WORK ORDER:
Only a number is wanted here: how many lines in the entries below contain the word "btnCpuReset".

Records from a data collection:
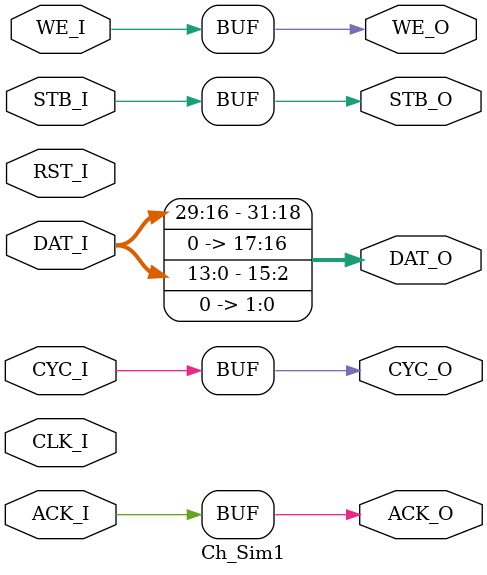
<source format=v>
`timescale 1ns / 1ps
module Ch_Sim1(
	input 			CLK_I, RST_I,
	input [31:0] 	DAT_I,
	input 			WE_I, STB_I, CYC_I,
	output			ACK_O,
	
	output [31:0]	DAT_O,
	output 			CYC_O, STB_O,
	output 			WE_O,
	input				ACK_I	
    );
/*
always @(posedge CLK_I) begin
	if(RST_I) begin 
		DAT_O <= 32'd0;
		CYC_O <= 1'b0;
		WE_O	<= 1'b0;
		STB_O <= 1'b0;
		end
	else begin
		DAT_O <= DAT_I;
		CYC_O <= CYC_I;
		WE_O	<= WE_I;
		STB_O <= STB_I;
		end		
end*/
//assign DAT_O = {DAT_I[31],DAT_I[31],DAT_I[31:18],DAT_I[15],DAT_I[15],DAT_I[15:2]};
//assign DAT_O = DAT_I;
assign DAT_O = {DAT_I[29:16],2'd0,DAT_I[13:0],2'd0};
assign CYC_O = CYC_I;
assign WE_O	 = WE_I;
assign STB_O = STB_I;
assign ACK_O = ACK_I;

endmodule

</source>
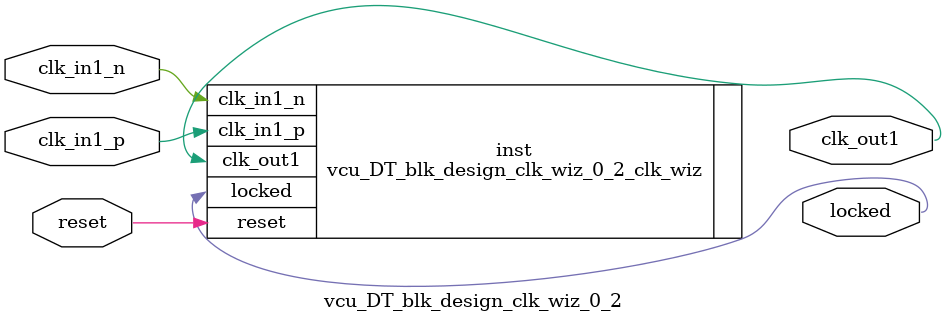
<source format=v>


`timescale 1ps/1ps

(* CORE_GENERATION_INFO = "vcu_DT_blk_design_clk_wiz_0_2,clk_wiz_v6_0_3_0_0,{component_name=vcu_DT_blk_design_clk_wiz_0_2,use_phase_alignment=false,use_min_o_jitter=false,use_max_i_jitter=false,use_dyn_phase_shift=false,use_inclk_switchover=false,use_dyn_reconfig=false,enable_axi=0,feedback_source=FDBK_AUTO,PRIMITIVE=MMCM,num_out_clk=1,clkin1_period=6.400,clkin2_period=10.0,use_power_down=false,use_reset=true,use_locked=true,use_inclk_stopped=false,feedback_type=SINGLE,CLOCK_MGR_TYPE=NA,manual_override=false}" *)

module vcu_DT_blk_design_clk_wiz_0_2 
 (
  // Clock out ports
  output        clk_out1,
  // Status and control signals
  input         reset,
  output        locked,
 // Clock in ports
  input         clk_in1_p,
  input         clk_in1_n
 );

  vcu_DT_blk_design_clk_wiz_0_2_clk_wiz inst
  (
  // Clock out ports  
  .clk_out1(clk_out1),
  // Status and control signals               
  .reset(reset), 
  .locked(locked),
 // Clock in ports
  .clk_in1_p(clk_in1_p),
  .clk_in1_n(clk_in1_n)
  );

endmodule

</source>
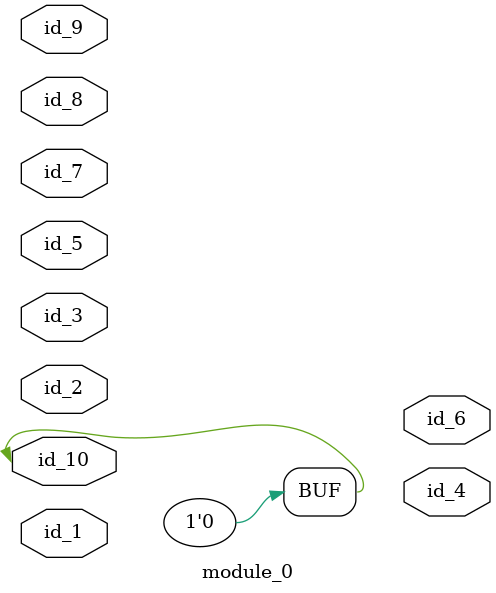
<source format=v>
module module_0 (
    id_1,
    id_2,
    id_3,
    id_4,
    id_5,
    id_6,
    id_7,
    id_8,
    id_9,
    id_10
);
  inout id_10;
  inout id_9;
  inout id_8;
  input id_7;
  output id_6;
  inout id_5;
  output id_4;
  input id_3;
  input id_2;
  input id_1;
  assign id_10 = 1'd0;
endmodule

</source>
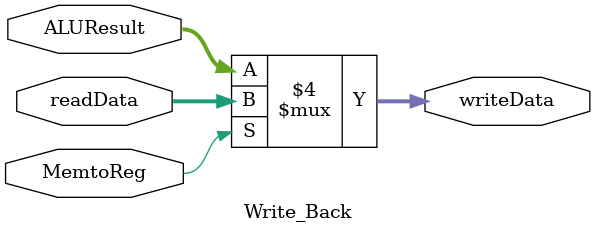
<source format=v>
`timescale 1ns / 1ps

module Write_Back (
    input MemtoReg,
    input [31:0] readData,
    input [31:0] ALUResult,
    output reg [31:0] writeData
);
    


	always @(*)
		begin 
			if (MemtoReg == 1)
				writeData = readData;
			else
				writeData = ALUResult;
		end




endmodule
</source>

* * *

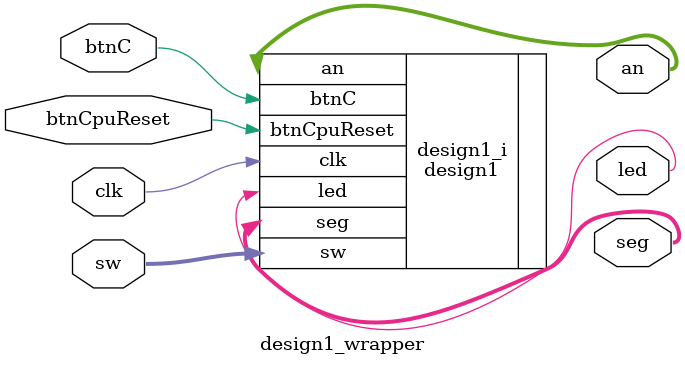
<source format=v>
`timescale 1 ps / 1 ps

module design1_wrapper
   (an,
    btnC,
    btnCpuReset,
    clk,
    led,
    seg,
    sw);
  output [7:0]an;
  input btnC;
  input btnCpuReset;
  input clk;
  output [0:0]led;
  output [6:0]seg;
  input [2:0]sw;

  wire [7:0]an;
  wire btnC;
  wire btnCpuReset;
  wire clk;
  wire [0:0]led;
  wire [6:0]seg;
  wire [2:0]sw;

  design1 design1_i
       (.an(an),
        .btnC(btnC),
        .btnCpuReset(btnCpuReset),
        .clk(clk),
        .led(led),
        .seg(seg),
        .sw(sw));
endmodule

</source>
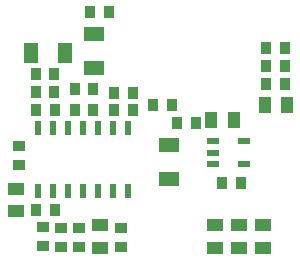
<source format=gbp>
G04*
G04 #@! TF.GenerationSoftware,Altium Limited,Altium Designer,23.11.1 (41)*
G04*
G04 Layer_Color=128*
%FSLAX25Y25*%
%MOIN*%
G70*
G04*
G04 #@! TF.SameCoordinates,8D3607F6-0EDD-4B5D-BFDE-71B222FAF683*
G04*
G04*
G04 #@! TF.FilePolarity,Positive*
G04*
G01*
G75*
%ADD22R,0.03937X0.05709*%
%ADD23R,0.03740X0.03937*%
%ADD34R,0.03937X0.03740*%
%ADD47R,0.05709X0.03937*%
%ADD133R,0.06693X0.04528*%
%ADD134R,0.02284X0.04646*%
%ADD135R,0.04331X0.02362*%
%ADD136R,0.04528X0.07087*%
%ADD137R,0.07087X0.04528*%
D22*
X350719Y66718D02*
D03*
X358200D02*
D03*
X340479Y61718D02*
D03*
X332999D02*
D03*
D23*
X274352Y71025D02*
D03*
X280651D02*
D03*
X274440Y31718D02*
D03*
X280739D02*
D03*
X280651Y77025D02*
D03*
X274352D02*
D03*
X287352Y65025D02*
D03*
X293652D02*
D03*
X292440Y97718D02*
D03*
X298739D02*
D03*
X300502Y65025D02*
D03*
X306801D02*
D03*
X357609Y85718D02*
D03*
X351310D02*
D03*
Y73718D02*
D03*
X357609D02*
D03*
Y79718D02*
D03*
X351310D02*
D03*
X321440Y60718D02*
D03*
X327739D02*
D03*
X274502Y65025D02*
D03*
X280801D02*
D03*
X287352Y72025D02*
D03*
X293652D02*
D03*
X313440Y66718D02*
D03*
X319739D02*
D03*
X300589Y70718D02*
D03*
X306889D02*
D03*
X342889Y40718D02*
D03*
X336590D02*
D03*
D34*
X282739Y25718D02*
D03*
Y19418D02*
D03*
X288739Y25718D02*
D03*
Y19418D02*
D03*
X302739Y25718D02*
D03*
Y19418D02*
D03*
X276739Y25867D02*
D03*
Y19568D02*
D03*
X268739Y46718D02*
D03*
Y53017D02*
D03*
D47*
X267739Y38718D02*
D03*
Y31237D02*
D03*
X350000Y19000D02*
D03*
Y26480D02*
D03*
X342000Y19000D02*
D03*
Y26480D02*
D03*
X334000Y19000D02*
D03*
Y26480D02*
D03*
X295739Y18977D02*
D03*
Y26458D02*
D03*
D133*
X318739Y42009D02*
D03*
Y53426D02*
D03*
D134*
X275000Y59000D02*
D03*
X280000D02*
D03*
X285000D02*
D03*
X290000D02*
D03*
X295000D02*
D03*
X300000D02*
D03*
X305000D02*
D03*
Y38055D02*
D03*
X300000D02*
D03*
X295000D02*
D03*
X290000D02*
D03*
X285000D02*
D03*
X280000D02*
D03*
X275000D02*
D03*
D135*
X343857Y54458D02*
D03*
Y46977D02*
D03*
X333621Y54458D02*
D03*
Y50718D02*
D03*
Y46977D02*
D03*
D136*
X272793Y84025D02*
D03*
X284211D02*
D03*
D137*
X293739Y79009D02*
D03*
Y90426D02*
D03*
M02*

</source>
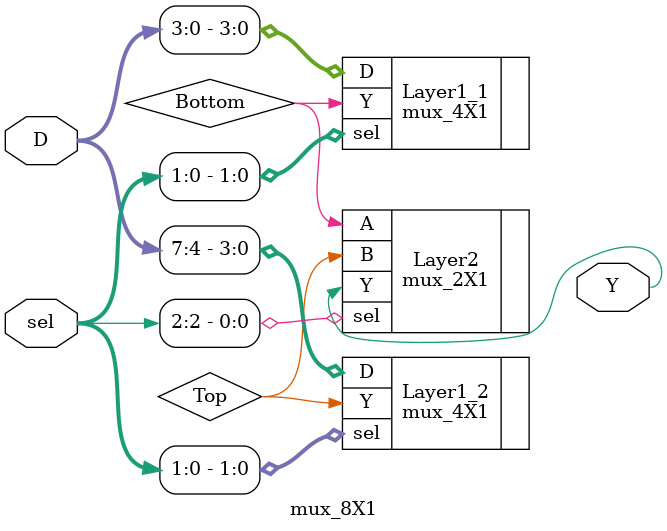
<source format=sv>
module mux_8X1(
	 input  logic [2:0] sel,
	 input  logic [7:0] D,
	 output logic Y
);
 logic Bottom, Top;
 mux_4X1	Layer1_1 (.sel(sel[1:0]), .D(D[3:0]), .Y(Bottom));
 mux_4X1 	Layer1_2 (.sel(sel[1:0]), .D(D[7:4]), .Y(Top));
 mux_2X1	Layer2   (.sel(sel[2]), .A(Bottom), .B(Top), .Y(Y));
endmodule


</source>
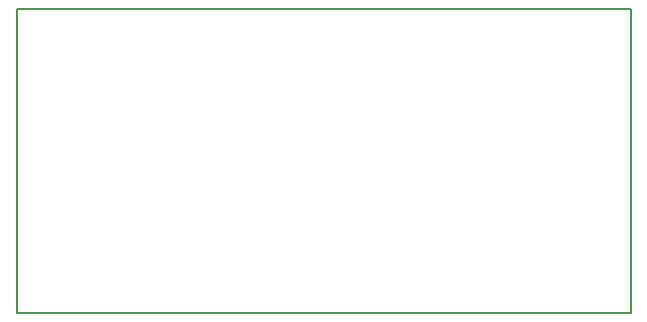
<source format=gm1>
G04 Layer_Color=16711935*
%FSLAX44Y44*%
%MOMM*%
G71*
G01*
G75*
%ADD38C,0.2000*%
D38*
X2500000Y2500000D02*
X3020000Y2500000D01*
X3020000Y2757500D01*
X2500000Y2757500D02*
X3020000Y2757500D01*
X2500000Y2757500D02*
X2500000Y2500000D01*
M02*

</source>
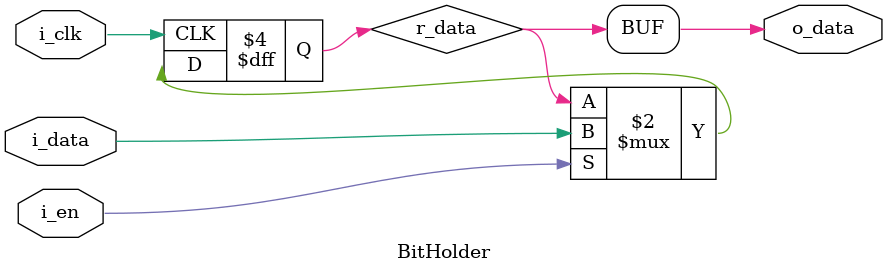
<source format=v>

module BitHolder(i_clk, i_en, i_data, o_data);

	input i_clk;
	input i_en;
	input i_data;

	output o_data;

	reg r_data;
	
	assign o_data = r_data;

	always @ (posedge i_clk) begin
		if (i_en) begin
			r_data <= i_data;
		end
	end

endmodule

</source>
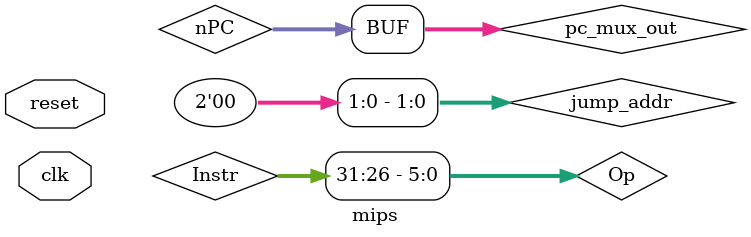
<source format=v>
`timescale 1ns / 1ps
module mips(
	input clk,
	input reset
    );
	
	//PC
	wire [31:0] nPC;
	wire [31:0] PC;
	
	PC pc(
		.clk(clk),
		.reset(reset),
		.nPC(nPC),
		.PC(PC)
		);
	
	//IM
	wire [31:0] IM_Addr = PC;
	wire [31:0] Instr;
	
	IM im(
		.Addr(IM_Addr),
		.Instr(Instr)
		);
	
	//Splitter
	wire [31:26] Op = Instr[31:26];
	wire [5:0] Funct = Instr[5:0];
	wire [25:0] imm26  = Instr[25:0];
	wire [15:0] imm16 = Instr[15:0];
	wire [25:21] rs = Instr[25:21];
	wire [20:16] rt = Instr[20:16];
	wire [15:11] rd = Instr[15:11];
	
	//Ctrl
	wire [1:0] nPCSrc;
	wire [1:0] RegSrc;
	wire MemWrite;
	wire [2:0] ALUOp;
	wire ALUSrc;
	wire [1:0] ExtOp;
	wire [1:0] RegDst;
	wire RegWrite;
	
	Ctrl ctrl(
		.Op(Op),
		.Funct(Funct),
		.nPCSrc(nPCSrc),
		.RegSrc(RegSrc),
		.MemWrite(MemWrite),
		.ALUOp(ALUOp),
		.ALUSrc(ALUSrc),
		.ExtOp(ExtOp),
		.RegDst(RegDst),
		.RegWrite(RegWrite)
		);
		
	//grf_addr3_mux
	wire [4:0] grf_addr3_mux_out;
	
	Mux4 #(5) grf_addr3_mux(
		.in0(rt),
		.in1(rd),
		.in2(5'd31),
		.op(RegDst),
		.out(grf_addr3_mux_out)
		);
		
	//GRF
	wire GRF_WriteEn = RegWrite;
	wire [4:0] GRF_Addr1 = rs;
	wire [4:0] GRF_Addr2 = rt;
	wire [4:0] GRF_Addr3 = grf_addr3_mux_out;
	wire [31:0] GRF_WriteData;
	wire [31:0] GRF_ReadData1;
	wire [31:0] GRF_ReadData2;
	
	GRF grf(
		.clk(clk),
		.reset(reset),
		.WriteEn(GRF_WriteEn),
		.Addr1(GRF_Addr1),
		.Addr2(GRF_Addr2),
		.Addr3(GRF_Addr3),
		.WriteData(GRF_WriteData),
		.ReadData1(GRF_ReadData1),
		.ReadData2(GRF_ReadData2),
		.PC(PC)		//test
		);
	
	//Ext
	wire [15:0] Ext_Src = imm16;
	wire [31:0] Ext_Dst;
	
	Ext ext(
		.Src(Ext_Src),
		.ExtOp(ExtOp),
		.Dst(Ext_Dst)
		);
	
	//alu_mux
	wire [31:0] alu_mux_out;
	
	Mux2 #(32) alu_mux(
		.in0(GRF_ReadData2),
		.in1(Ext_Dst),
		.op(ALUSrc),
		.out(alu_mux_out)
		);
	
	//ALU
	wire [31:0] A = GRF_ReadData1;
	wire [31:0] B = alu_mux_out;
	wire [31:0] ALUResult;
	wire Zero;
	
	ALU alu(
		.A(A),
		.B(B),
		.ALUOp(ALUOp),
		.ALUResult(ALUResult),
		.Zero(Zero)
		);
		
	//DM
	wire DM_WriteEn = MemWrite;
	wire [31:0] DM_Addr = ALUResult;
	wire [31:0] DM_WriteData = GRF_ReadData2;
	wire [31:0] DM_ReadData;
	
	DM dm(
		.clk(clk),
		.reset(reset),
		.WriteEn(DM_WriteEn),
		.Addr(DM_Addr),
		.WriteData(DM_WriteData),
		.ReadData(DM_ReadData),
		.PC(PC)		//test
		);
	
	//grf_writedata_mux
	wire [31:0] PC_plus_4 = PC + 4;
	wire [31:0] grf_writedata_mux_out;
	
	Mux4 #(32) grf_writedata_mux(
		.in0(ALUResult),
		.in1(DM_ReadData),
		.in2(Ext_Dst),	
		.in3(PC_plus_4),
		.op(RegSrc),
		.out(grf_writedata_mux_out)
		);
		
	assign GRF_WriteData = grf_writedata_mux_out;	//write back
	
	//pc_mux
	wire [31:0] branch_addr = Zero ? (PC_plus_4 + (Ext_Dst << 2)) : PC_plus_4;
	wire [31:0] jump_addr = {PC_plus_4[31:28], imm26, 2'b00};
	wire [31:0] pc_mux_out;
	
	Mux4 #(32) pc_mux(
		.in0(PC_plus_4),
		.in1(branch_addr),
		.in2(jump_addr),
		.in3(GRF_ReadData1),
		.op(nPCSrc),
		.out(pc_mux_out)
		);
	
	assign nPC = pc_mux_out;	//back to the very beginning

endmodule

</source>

PROBLEM SOLUTION:
4